Some Thoughts on “Facts and Fallacies in Historical Linguistics”
Written by
Categories: Ancient, Medieval, Modern

Some Thoughts on “Facts and Fallacies in Historical Linguistics”

The cover of a book showing a map of Eurasia in the background and a tree of Indo-European languages in the foreground

Asya Pereltsvaig, Martin W. Lewis, The Indo-European Controversy: Facts and Fallacies in Historical Linguistics (Cambridge University Press: Cambridge, 2015) ISBN 978-1107054530 Bookfinder link

A few years ago, some very bad linguistics was published in some very famous journals and credulously reported by newspapers which are very widely read. Usually, academics respond to nonsense by ignoring it, because proving something wrong is much more work than claiming it in the first place (Brandolini’s Law), and because the authors of bad research rarely respond well to criticism and fans of that research are not always interested in a second opinion. But two blogging philologists, Martin Lewis and Asya Pereltsvaig, have written an entire book exploring the problems with these papers and standing up for the importance of geography and historical linguistics in any attempt to understand past languages and cultures.

Pereltsvaig and Lewis did an impressive job of organizing their criticisms of a work which operates from very different premises than mainstream linguistics. “Our key objection to the Gray-Atkinson approach to Indo-European origins and expansion is not that it merely fails, but rather that it fails repeatedly, returning incorrect results at almost every turn.” (p. 114) Gray and Atkinson (and their paper “Mapping the Origins and Expansion of the Indo-European Language Family”) represent languages as collections of words for basic meanings and the breakup of a language into a family of languages as word in these collections ceasing to be cognates of one another at a variable random rate. Changes in sound and grammar, like those which turned Latin pons ferrī into põ du fer in Paris but póntey di férro in Florence, are not represented. They then generate a vast number of possible language trees, including living, historical, and reconstructed languages, and try to find the most probable one through a vast number of iterations. This is combined with a spatial model which represents the spread of a proto-language and its split into different languages until their arrival at their current locations in terms of a random walk. This model is key to their claim that they have “decisive support for an Anatolian origin over a steppe origin.” As Lewis and Perltsvaig explain, while this approach uses powerful computers and Bayesian statistics to sound modern and scientific, it is in fact based on ideas from the 19th century to the 1980s which no longer convince many linguists.

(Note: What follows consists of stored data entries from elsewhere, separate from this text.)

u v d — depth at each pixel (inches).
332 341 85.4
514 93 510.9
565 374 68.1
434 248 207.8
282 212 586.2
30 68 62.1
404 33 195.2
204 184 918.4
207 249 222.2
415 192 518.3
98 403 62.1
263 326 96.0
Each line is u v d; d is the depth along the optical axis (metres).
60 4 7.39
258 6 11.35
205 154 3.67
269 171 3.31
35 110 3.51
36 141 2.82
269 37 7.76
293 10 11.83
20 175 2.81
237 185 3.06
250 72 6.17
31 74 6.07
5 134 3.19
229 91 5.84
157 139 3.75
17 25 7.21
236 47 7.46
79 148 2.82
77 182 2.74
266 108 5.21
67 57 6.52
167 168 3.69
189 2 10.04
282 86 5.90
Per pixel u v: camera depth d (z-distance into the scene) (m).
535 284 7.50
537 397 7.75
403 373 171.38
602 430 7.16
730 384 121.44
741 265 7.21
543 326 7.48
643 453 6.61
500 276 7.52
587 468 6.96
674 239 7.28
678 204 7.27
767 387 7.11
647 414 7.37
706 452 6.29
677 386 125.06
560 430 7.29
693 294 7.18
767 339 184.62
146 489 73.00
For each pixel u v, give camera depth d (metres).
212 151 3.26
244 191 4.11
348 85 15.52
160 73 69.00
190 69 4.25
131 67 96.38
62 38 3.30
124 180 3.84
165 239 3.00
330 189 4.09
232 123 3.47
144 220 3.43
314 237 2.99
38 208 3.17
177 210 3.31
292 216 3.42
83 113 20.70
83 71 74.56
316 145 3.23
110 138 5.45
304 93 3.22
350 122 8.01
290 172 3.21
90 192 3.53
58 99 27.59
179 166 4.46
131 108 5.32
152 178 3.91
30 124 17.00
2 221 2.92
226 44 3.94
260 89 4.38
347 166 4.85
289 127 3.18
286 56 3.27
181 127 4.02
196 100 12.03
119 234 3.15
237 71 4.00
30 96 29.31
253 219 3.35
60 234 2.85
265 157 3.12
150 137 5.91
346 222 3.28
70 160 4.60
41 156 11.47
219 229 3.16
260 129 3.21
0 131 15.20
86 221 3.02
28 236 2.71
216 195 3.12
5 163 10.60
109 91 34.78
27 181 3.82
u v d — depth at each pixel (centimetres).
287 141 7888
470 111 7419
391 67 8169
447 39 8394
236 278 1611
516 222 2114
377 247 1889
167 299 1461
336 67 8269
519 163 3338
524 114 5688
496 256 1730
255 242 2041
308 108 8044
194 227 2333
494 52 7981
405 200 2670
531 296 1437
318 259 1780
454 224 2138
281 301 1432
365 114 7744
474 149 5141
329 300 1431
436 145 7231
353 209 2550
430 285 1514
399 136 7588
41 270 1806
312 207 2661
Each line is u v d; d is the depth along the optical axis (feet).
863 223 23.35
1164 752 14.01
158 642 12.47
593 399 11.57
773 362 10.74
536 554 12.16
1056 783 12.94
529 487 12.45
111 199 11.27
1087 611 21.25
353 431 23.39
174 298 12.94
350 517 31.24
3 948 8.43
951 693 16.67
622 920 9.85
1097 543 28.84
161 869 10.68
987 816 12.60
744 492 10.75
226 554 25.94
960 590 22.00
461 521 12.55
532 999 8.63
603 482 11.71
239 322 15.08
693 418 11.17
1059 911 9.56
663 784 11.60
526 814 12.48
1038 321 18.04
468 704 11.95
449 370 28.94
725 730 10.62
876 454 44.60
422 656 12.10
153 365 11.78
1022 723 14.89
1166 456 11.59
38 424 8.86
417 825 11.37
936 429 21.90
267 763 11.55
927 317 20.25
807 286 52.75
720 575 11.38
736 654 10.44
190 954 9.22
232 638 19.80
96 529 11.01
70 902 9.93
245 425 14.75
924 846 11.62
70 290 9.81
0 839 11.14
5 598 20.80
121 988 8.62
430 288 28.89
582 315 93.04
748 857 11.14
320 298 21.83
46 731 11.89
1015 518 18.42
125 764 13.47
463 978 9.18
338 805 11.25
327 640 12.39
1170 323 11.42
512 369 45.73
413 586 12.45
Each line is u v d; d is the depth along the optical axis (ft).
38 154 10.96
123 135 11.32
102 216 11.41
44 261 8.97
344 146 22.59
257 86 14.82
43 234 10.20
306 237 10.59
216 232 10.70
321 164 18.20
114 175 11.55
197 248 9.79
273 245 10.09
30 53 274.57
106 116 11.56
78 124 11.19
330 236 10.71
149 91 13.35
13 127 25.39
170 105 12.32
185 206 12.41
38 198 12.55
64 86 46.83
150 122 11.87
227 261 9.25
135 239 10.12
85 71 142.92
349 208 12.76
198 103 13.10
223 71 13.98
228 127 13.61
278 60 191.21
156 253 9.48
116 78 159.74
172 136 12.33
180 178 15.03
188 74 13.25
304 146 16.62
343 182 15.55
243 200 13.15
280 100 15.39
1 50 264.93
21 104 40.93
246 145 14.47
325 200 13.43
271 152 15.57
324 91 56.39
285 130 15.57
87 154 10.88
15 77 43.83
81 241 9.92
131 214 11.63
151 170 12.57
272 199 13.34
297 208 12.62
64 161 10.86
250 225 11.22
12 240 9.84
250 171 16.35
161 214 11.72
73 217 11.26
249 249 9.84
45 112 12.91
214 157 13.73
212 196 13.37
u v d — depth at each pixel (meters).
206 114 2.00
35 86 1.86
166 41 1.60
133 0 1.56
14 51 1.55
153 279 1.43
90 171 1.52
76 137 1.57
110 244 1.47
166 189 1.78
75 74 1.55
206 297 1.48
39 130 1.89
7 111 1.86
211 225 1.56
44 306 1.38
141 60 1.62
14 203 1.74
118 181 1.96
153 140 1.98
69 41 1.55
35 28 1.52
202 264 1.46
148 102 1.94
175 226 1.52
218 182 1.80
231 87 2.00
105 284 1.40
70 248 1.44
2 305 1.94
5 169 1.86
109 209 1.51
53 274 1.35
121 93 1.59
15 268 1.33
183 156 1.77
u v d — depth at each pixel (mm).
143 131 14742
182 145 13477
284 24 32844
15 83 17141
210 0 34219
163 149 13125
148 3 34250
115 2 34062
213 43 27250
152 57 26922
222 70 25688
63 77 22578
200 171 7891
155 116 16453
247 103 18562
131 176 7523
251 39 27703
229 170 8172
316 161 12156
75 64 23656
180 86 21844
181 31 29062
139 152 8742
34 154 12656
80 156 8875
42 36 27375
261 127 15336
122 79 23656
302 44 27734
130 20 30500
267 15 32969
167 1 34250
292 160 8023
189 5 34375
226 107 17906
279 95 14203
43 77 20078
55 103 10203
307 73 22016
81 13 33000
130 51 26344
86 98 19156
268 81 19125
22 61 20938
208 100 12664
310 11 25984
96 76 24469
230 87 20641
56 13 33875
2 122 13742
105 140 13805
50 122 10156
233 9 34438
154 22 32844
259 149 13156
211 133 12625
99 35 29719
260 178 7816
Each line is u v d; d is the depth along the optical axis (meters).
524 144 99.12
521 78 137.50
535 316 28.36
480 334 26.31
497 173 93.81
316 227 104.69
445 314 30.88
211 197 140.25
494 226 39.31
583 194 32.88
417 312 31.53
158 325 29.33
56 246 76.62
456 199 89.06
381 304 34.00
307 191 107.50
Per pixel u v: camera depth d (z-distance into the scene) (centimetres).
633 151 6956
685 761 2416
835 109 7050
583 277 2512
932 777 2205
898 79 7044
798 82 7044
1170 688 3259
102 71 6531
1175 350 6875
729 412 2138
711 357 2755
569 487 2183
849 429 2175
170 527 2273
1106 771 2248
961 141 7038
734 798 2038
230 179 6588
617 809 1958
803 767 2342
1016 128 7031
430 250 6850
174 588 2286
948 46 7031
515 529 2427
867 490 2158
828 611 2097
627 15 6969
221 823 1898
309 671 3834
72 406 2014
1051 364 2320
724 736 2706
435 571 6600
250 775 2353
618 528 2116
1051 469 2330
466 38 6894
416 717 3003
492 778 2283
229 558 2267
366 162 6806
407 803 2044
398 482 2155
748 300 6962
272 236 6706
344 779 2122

A Google Earth map of Eurasia overlaid with a tree of Indo-European languages and various coloured blobs representing areas certain to have already been occupied by Indo-European speakers.
The minimum area occupied by Indo-European speakers in 64 BCE, according to Bouckaert et al. 2012 “Mapping the Origins” Movie S1. According to their model, Indo-European languages have not certainly reached western Gaul, Iberia, Sicily, or Crete but have certainly filled Syria and northern Iraq for thousands of years. Somehow, the ancient texts I have read give a very different picture …

The assumption that languages spread with the growth of the population that speaks them (demic diffusion) comes from Colin Renfrew, the founder and main supporter of the Anatolian hypothesis and a believer that the Indo-European languages spread into Europe early with the first farmers. In Renfrew’s view, Indo-European speakers advanced a few miles at a time, outbreeding the peoples who had lived in the area before them. As the supplementary materials of “Mapping the Origins” acknowledge, “The rapid expansion of a single language and nodes associated with branches not represented in our sample will not be reflected in this figure.” However, the assumption that languages spread in this way is precisely one of the things in which supporters of the Anatolian hypothesis differ from most linguists! If the spread of the Indo-European languages had something to do with the technology of horsebreeding and wheeled vehicles, as most scholars believe, then it could easily have spread faster. Pereltsvaig and Lewis provide many examples of peoples who migrated long distances in prehistory and the ancient world, or who spread their language and customs by convincing speakers of other languages to adopt them (acculturation), and evidence that even the introduction of agriculture into Europe occurred too fast to simply represent each new village being placed a mile or two deeper into the woods than the last. When “Mapping the Origins” assumes that Indo-European spread by demic diffusion and not migration or acculturation, it assumes what it is trying to prove.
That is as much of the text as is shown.